Damn.  He came back with analytical thought.  That’s what we are–emotion vs. analysis.  Like hot water on dry ice.  He had a point–he usually had a point–but I had feelings, and I always felt that they should count for more than they did.

That day, I took my guilty conscience with me to the gym, where I ran on the treadmill and did my latest strength-conditioning workout before driving to my parents’ house. I’ll admit, it felt great, especially before the two-hour drive.

Seeking to replicate the feeling of a gym high, I decided to run through the drizzle on Sunday night.  What was drizzle, anyway?  I donned my running shorts, bra, and tank (which I later realized was inside-out), along with my new pair of Mizuno Waverider 13s, and I hit the old pavement.  I surveyed the houses I passed, judging new coats of paint and landscaping, of course.  I stopped to pet a dog that ran across the street to greet me.  I ran into the next neighborhood and through the pedestrians’ gate to the next neighborhood, noting that the gate would close at sunset.  What was sunset, anyway, in this drizzle?  I ran the loop, waving at people who were walking their dogs (I have to admit, I love the attention I get in Sarasota), and then made my way back to the gate.  As an incentive to sprint, I pretended the gate was closing.  But I knew it wasn’t, so even though I ran faster, I didn’t run the fastest I could.  I thought, “It’s closing, for real, run!”  And then I thought, “Wouldn’t it be funny if it actually closed?”

Well, of course, at that second, wouldn’t you know–the gate moved.

And it moved fast.  I ran faster, but it didn’t matter.  I missed it by mere seconds, and then it was closed, its magnetic lock holding tight.  I tried wedging myself between the edge of the gate and the next one over, and I tried going underneath, but my ribcage was too big for both tasks (more about my humongous ribcage later).  I had no choice but to make my way backwards down the street, looking for one of those friendly dog-walkers.  The street was deserted.  Finally, I found an older man working in his garage.

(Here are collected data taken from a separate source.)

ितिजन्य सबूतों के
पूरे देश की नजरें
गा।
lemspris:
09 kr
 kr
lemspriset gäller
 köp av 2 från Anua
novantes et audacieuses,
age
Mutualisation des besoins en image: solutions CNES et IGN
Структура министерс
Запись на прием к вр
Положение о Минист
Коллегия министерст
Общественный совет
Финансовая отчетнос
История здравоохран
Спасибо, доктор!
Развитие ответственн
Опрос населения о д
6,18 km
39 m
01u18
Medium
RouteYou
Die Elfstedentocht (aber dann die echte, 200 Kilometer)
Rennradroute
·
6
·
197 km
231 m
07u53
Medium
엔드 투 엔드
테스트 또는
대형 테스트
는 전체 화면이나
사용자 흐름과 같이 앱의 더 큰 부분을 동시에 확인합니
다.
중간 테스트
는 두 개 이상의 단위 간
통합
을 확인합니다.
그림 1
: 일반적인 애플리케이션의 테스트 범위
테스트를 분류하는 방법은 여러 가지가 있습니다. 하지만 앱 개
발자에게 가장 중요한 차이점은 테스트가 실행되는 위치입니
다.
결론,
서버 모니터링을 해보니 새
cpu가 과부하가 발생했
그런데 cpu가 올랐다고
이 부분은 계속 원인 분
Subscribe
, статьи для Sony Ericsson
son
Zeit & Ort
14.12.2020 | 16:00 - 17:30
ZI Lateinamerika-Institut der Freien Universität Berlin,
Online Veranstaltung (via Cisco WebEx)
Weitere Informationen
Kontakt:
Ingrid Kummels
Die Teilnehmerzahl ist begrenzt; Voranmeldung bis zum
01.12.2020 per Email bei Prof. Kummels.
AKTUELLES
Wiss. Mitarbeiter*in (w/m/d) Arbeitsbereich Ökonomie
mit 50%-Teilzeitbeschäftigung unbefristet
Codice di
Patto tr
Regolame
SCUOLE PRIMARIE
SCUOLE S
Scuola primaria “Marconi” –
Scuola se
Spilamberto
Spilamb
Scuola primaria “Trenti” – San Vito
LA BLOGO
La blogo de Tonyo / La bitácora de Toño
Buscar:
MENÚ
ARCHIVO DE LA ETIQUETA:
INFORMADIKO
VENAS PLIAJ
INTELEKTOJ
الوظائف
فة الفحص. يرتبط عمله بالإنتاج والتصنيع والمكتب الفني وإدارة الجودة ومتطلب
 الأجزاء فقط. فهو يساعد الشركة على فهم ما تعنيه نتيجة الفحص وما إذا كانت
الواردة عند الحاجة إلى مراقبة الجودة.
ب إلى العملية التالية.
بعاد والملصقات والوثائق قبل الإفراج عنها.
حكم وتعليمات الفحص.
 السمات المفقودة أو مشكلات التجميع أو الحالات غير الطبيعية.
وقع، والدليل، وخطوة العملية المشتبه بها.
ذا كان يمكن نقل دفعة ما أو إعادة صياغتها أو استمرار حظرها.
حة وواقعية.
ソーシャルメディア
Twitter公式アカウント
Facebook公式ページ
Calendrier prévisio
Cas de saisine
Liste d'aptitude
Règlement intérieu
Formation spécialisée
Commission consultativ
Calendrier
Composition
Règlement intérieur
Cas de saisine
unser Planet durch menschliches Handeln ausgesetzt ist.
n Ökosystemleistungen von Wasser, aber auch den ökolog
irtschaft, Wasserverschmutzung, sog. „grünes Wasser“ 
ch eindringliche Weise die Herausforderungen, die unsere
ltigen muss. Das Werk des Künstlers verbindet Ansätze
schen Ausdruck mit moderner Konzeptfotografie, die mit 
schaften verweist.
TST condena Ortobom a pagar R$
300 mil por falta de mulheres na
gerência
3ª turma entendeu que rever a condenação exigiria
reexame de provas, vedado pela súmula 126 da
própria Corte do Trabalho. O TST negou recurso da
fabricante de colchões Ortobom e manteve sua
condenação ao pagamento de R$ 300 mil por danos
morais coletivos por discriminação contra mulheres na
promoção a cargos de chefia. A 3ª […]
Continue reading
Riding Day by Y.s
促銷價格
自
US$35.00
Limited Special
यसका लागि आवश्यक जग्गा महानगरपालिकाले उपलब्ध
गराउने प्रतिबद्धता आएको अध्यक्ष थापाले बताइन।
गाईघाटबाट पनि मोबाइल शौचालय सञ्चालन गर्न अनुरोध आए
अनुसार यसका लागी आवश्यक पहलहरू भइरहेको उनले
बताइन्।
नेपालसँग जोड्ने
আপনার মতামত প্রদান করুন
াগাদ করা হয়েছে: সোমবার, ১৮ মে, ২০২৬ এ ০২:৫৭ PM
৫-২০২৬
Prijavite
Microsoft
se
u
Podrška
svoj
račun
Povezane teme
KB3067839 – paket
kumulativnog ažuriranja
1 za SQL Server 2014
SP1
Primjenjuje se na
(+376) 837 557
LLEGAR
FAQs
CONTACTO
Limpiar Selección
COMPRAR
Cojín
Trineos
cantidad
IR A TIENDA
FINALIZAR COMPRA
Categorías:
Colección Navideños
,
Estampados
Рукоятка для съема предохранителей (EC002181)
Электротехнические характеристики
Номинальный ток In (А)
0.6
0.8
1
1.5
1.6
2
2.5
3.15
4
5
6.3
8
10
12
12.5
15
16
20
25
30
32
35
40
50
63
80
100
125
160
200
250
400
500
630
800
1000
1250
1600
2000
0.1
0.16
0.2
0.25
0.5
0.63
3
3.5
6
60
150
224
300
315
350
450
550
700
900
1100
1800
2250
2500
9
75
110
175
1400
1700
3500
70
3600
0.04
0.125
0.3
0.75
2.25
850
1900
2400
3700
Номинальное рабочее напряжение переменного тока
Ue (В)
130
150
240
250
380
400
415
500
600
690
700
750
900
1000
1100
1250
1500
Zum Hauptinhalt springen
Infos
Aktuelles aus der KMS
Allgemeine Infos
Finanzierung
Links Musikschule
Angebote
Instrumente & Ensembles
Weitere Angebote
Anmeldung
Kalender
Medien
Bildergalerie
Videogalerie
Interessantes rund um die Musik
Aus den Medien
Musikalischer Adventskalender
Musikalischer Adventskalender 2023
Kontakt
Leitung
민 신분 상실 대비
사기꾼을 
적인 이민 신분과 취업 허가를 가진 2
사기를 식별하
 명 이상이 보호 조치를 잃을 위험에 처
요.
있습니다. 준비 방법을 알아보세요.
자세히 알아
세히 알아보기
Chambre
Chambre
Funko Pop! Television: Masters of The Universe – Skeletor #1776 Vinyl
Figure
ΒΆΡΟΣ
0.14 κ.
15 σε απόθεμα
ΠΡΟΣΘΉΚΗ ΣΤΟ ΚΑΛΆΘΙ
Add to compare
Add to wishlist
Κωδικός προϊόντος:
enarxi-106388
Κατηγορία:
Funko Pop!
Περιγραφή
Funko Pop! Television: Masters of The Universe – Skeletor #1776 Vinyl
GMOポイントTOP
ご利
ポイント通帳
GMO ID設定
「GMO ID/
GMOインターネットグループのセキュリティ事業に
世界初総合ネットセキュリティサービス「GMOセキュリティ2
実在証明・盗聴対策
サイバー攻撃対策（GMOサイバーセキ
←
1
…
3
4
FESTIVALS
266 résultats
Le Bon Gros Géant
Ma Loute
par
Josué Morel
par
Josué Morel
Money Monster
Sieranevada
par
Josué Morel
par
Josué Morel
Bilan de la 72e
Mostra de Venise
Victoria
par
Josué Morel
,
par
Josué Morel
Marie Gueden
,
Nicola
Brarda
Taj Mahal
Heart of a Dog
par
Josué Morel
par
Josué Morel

“Excuse me, sir.  I got locked in.  Can you please open the gate for me to get out?”

The man grunted at me, sighed, and started up his truck.  I took off again, running toward the gate, a good quarter-mile away.  He stopped at the gate and then started pressing buttons on the keypad.  “This doesn’t always work, he said when I reached him, breathing heavy.

Well, the little gate opened, and I dashed through, saying, “Thank you, thank you.  Happy Fourth of July!”

He grunted in response, and the rain fell hard on my shoulders.   I would have loved to stop and rest, but I know Florida rain, and it was only going to get worse, so I ran all the way back home.  When I got there, I stood in the driveway, looking at all the shades of green, wiping my slimy face, and considering the slight  pain in my left knee.